**Requirement:**
For the data below, count the lines that have the string "Neutral" and state that number by itself.
————————
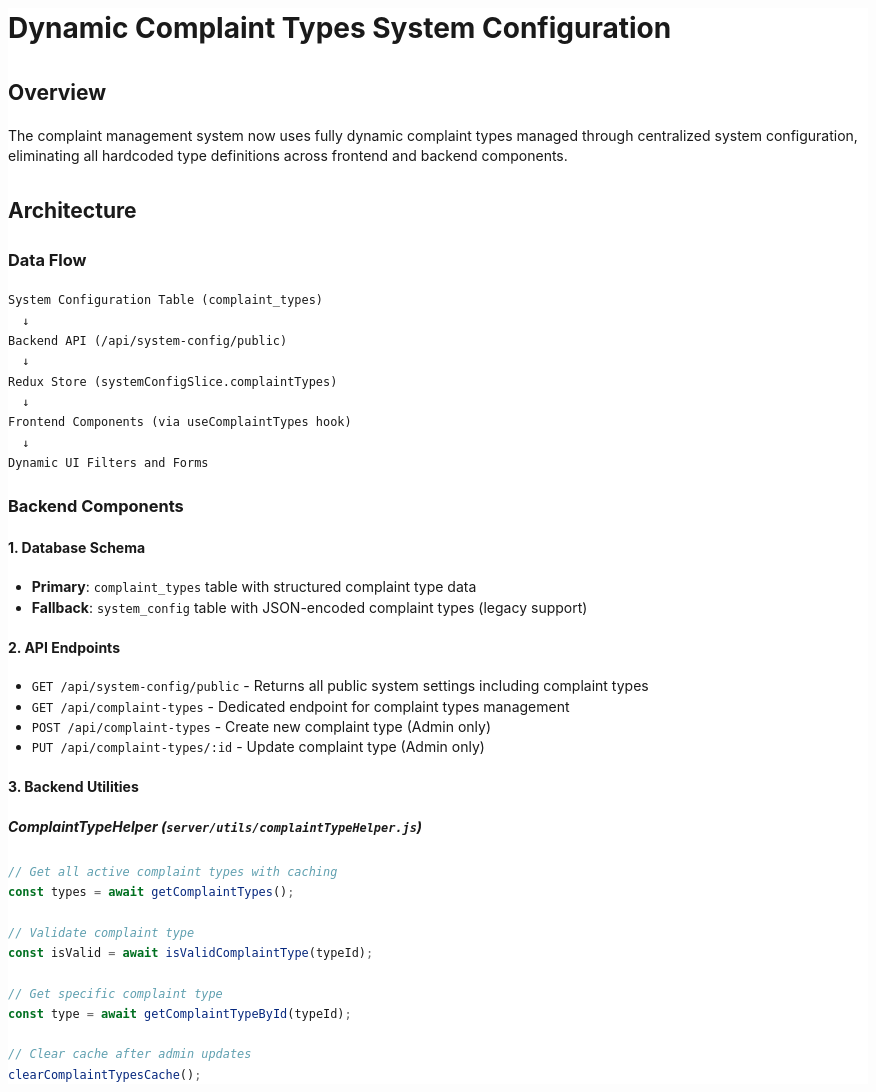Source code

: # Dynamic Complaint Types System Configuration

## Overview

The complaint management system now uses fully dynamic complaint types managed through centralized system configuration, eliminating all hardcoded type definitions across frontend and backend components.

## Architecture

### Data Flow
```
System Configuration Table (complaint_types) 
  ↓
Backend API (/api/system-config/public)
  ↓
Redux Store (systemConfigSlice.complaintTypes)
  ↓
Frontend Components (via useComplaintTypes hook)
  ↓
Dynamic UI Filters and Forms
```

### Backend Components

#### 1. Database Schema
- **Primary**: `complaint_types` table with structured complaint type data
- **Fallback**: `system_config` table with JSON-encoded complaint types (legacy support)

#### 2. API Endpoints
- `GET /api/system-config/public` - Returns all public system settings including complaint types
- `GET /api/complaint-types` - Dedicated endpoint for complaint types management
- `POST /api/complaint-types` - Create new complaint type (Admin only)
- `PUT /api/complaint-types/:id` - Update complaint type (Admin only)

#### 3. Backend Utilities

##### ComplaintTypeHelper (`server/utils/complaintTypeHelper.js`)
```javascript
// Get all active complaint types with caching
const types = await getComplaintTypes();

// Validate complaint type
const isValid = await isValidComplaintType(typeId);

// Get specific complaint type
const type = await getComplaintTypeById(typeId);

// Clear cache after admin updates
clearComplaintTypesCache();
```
————————
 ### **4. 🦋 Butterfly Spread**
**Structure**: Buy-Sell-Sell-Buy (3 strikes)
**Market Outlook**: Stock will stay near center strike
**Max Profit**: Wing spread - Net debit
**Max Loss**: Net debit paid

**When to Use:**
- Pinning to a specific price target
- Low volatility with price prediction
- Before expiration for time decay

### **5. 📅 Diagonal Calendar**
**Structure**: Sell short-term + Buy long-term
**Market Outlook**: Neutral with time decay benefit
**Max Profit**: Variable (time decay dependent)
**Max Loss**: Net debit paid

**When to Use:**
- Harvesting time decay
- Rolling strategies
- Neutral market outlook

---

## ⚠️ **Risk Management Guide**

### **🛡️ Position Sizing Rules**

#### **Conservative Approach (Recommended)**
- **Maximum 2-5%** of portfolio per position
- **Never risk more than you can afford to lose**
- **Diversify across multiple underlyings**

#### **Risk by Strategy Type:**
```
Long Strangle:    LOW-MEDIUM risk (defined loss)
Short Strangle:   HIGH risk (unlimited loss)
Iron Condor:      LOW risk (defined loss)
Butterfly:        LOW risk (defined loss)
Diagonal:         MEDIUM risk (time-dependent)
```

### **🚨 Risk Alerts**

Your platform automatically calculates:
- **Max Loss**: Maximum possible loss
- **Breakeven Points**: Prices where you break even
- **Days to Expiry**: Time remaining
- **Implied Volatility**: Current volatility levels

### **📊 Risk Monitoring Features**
————————
**Response box:**
2